### Source

The second part of the qualified immunity test requires us to determine whether, at the time of Agent Noll's actions in June 2006, the law was clearly established. To be clearly established, "[t]he contours of the right must be sufficiently clear that a reasonable official would understand that what [she] is doing violates that right." Anderson v. Creighton, 483 U.S. 635, 640 (1987). That is, the right must be established "in a more particularized, and hence more relevant, sense[.]" Id.; Dunn v. Castro, 621 F.3d 1196, 1201 (9th Cir. 2010) ("[T]he right allegedly violated must be defined at the appropriate level of specificity before a court can determine if it was clearly established.") (quoting Wilson v. Layne, 526 U.S. 603, 615 (1999)). This high standard is intended to give officers breathing room "to make reasonable but mistaken judgments about open legal questions." Ashcroft v. al-Kidd, 563 U.S. 731, 743 (2011). "[I]t protects all but the plainly incompetent or those who knowingly violate the law." Id. (quoting Malley v. Briggs, 475 U.S. 335, 341 (1986)). While the Supreme Court has repeatedly admonished this court not to define clearly established law at a high level of generality, see, e.g., City & Cty. of S.F. v. Sheehan, 135 S. Ct. 1765, 1775-76 (2015), we need not identify a prior identical action to conclude that the right is clearly established, Anderson, 483 U.S. at 640. We first look to binding precedent to determine whether a law was clearly established. Chappell v. Mandeville, 706 F.3d 1052, 1056 (9th Cir. 2013).

######

### What you have to do
Continue the passage on the qualified immunity test from the point where it stops.

### Material provided

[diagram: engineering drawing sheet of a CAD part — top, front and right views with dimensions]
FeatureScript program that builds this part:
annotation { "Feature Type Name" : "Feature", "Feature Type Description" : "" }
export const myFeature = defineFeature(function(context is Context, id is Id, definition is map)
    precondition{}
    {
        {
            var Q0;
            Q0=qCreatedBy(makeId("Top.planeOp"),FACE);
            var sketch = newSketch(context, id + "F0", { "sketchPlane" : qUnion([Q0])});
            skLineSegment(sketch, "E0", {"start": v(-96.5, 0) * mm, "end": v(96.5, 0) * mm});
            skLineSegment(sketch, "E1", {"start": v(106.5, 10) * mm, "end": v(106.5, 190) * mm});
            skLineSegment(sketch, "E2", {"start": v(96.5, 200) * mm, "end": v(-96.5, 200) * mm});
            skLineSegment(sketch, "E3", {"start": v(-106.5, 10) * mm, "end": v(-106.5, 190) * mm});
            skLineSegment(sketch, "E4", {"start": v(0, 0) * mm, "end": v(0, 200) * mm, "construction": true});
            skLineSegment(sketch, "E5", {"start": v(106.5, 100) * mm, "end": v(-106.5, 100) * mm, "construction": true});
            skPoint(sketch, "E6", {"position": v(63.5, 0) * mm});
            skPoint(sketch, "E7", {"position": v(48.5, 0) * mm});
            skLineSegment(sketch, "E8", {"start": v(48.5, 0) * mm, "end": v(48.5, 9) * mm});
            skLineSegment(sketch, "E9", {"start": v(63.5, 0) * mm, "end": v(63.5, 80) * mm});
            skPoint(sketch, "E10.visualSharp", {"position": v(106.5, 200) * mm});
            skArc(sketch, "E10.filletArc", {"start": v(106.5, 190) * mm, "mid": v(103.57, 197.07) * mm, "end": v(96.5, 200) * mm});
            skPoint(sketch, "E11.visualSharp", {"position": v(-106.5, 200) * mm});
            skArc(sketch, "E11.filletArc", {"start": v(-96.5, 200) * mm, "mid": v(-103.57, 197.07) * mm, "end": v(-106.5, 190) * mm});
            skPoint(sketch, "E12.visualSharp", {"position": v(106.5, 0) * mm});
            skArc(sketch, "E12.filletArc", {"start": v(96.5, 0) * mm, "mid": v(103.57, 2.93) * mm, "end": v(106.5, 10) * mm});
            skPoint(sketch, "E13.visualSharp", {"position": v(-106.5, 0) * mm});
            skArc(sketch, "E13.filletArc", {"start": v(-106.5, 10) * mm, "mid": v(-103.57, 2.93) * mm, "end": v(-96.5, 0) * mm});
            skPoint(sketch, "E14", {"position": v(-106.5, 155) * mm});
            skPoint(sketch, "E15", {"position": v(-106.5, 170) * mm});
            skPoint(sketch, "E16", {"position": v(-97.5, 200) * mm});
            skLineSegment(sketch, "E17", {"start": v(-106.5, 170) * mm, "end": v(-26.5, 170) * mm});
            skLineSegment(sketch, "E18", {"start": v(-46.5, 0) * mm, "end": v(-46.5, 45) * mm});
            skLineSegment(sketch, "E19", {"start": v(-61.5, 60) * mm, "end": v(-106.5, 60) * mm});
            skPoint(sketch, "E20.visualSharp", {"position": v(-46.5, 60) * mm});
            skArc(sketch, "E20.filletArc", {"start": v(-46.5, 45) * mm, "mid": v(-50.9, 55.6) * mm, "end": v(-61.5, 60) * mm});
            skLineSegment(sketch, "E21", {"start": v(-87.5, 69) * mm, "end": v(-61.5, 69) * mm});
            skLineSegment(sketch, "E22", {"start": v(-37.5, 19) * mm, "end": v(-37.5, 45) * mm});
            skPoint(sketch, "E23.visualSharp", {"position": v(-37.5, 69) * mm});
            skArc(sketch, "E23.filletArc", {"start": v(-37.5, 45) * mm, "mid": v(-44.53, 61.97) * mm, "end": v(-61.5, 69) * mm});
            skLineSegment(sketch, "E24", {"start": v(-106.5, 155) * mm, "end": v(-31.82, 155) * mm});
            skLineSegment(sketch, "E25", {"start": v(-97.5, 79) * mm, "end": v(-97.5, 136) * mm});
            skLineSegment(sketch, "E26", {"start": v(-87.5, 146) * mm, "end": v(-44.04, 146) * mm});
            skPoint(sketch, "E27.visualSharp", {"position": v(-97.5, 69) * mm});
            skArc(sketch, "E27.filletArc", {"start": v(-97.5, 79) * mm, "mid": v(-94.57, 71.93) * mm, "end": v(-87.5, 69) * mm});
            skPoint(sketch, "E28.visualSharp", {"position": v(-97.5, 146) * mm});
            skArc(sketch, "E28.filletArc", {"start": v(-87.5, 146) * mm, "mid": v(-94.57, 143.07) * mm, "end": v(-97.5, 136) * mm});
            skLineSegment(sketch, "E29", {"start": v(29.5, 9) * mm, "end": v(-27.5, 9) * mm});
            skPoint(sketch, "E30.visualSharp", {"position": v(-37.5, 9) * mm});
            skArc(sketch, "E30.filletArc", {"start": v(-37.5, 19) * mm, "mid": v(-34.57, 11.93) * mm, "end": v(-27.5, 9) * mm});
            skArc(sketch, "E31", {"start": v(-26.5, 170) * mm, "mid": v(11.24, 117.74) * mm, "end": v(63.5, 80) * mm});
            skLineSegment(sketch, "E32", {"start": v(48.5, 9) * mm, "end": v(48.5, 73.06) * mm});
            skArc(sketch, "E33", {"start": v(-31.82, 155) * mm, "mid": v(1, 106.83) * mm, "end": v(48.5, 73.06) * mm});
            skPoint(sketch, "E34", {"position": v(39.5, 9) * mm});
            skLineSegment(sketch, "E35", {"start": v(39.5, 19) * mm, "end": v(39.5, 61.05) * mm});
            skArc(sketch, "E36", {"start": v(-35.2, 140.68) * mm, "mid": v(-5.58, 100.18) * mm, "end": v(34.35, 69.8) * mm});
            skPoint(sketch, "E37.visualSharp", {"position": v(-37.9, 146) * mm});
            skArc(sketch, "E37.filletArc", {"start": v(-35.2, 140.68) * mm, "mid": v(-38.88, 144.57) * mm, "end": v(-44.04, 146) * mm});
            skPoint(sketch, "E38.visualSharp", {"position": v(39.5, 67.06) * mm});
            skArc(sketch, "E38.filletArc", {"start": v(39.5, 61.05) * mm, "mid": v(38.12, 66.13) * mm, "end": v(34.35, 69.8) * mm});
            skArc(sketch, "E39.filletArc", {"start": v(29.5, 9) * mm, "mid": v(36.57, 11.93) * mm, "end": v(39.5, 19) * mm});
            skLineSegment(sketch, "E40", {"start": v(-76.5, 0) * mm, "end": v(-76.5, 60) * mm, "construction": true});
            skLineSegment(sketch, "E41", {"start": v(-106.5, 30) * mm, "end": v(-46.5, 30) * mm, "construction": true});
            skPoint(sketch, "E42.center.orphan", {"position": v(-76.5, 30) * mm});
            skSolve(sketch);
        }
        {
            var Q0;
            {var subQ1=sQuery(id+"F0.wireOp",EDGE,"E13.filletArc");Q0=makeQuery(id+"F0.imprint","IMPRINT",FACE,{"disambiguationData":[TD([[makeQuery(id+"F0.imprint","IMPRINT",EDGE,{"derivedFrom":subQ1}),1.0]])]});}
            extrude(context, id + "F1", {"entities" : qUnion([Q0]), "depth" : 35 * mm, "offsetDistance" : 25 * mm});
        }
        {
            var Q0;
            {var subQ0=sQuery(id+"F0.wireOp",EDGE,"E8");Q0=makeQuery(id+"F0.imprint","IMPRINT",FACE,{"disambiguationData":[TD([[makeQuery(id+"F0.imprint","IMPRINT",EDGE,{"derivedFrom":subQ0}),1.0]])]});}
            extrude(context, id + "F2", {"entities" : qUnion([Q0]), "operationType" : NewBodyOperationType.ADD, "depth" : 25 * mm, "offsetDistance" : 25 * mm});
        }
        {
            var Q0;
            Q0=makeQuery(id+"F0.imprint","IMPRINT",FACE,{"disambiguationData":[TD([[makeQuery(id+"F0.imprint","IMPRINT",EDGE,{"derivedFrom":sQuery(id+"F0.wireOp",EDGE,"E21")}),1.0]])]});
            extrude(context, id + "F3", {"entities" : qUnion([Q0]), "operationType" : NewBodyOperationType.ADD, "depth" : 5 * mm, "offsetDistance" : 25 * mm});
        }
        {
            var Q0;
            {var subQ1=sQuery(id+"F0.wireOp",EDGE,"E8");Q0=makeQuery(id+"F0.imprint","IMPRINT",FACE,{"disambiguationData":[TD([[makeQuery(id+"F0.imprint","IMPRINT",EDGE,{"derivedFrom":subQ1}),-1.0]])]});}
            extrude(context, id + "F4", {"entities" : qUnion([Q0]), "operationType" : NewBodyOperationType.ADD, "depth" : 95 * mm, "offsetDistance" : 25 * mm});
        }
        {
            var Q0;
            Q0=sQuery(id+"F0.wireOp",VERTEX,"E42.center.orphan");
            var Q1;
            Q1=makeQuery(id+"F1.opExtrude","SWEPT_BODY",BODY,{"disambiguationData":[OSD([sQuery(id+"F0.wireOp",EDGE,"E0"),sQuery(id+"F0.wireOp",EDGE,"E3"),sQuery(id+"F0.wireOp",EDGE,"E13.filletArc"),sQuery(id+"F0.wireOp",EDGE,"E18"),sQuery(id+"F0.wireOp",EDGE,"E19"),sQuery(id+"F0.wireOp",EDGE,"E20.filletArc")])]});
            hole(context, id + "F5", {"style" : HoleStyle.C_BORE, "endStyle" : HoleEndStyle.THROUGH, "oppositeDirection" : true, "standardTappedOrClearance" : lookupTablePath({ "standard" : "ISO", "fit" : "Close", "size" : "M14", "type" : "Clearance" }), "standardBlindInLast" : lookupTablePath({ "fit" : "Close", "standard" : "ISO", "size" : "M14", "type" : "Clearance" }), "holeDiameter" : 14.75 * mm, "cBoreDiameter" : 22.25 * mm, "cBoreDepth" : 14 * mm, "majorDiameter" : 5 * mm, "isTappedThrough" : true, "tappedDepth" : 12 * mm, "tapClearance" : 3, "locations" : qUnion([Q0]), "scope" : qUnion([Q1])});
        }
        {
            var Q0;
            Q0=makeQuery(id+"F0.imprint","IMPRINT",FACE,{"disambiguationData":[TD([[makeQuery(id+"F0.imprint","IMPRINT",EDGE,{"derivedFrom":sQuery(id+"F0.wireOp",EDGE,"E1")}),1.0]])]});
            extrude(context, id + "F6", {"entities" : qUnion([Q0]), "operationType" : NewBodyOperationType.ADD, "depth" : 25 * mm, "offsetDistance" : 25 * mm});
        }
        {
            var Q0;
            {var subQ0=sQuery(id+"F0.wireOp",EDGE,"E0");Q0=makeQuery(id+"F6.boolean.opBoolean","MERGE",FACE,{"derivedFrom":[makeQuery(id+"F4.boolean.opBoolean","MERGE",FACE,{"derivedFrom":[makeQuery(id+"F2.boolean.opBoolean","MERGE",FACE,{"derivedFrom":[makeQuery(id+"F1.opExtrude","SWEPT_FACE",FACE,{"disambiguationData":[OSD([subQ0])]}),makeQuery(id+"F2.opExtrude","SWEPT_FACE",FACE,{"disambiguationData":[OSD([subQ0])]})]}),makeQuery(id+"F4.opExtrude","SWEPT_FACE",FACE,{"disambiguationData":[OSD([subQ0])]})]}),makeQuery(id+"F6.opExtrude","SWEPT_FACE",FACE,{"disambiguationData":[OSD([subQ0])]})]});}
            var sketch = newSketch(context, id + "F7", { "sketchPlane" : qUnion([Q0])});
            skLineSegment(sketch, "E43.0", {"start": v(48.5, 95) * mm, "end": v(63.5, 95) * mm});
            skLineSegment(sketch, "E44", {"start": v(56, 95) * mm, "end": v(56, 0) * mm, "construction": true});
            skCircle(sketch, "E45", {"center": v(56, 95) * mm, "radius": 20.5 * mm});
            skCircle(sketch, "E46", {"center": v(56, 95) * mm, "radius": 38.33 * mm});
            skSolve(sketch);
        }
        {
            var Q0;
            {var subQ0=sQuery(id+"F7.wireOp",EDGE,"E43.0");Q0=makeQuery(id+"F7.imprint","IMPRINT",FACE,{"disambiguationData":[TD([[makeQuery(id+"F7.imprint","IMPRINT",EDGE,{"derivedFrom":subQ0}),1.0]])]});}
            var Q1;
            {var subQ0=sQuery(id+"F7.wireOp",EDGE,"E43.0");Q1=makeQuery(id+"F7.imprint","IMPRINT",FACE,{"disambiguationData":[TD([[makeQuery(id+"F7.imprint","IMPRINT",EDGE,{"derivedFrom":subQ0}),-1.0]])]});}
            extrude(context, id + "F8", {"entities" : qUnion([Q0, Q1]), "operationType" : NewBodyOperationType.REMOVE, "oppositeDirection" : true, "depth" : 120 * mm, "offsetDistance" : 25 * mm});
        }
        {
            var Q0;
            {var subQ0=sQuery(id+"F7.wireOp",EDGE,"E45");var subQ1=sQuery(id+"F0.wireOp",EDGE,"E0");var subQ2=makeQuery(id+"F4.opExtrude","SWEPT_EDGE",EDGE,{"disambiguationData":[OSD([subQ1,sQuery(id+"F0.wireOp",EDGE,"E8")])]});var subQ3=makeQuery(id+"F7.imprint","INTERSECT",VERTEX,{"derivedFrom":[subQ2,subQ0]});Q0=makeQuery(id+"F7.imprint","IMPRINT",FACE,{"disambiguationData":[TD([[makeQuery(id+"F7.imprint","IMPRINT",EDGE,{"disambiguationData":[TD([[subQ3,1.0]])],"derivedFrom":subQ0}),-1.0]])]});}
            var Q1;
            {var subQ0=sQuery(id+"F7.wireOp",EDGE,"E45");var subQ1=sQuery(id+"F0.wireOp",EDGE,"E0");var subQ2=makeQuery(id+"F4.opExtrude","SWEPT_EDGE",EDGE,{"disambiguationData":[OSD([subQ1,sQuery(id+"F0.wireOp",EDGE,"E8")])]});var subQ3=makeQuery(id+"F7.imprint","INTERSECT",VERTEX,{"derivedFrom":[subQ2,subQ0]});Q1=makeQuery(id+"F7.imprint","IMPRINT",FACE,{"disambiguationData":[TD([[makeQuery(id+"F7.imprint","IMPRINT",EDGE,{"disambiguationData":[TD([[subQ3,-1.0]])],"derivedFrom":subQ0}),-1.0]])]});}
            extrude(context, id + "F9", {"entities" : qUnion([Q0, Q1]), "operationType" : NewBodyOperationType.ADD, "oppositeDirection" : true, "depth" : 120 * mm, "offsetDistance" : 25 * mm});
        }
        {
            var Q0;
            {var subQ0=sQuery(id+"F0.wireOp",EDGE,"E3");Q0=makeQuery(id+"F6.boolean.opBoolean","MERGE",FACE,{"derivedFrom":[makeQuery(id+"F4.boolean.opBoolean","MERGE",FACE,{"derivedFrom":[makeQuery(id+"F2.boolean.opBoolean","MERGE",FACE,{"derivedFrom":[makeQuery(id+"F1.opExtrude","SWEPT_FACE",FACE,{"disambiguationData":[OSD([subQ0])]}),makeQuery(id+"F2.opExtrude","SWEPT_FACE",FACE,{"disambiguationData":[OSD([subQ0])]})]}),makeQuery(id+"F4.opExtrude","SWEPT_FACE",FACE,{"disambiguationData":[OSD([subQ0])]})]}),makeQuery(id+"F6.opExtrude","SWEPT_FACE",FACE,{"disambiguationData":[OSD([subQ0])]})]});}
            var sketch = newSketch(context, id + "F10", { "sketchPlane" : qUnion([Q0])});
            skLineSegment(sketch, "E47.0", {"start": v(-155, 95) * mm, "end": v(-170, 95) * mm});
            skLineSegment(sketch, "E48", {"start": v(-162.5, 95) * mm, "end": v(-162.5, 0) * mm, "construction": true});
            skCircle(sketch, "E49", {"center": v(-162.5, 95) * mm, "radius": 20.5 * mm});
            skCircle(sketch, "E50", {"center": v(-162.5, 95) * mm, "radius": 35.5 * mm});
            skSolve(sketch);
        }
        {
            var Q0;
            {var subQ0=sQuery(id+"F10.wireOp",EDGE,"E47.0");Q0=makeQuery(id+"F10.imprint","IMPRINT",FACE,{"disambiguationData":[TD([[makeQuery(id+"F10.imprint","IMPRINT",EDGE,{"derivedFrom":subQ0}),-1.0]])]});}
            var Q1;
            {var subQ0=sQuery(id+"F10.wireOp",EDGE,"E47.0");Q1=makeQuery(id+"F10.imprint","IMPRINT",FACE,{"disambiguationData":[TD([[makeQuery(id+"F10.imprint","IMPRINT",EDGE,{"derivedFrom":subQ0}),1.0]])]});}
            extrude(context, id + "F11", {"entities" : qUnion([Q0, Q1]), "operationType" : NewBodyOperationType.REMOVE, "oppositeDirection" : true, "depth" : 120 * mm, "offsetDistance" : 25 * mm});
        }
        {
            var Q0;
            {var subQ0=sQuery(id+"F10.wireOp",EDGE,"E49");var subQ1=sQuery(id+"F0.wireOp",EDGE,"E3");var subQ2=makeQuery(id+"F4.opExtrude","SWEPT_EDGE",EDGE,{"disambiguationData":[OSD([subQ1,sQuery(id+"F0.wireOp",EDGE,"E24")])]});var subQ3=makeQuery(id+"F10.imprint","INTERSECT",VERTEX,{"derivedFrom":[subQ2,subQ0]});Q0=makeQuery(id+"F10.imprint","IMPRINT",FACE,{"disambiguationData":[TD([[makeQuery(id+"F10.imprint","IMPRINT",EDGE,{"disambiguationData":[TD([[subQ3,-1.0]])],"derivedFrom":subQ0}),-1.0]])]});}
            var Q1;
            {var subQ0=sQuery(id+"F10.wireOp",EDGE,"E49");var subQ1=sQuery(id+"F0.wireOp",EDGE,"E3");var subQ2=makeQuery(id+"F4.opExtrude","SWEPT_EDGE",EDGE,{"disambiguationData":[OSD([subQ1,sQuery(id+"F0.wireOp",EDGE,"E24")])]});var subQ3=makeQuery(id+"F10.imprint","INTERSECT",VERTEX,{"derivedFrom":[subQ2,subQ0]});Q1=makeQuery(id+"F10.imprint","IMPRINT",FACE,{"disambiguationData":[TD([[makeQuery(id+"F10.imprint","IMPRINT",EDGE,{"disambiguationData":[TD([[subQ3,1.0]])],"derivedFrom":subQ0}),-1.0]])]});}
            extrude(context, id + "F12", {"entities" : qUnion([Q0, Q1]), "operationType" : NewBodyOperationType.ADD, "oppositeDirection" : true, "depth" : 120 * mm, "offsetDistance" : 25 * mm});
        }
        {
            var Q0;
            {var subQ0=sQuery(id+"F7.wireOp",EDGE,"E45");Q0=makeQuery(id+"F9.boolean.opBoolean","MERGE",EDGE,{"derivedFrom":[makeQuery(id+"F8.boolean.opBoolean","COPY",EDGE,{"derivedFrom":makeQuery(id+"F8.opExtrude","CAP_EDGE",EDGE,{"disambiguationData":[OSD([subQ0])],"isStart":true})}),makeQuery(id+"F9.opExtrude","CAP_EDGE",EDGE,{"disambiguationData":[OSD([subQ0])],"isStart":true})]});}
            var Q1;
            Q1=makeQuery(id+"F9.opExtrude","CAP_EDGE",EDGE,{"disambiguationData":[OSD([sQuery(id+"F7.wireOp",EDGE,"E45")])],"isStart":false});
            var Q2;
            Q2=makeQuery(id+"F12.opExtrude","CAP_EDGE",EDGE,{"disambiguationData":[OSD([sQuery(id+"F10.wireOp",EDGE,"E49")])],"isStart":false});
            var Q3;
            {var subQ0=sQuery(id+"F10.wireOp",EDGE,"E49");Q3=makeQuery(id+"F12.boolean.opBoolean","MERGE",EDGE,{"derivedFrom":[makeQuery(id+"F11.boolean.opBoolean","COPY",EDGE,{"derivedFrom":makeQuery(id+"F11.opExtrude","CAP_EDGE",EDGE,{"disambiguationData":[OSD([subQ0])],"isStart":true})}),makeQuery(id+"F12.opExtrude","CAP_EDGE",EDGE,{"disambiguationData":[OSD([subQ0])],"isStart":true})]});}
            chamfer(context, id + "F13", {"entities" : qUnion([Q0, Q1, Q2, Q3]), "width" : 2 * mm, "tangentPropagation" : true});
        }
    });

######

### Answer to the problem
By 2006, much of our Circuit's precedent regarding the right to bodily privacy had been established. First, from York, it was clearly established that an individual's naked body is the most basic subject of privacy. 324 F.2d at 455. Second, from Grummett, it was clearly established that casual, restricted, and obscured viewing of a prison inmate's naked body is constitutionally permitted if it is justified by legitimate government interests such as prison security needs. 779 F.2d at 492, 494-95. Finally, from Sepulveda, it was clearly established that a male parole officer's intentional viewing of a female parolee providing a urine sample, over the parolee's objection, is unconstitutional. 967 F.2d at 1416.

Additionally, it was clearly established by 2006 that an individual's Fourth Amendment right against unreasonable searches is not abrogated by virtue of her presence at the execution of a search warrant. See Ybarra, 444 U.S. at 91-93. In Ybarra, the Supreme Court held that an officer executing a search warrant on a premises must possess a reasonable belief that an individual is armed and dangerous before conducting a weapons pat-down of the individual. Id.

Taken together, the holdings from York, Grummett, Sepulveda, and Ybarra put the unlawfulness of Agent Noll's conduct beyond debate. See al-Kidd, 563 U.S. at 741 ("We do not require a case directly on point, but existing precedent must have placed the statutory or constitutional question beyond debate"); White v. Lee, 227 F.3d 1214, 1238 (9th Cir. 2000) ("[Cl]osely analogous preexisting case law is not required to show that a right was clearly established.").

First, unlike the inmates in Grummett or the parolee in Sepulveda, Shelly's privacy interests had not been reduced. The agents were executing a search warrant at Shelly's house, but Shelly had not been detained. Furthermore, Michael, and not Shelly, was the subject of the investigation. This makes the intrusion here even more significant than in Grummett or Sepulveda.

Second, it is clearly established that such a significant intrusion as occurred here never can be permitted in the absence of legitimate government interests, which here, plainly were lacking. See Grummett, 779 F.2d at 496; Knights, 534 U.S. at 118-19 ("[T]he reasonableness of a search is determined by assessing, on the one hand, the degree to which it intrudes upon an individual's privacy and, on the other, the degree to which it is needed for the promotion of legitimate governmental interests.") (internal quotation marks and citation omitted).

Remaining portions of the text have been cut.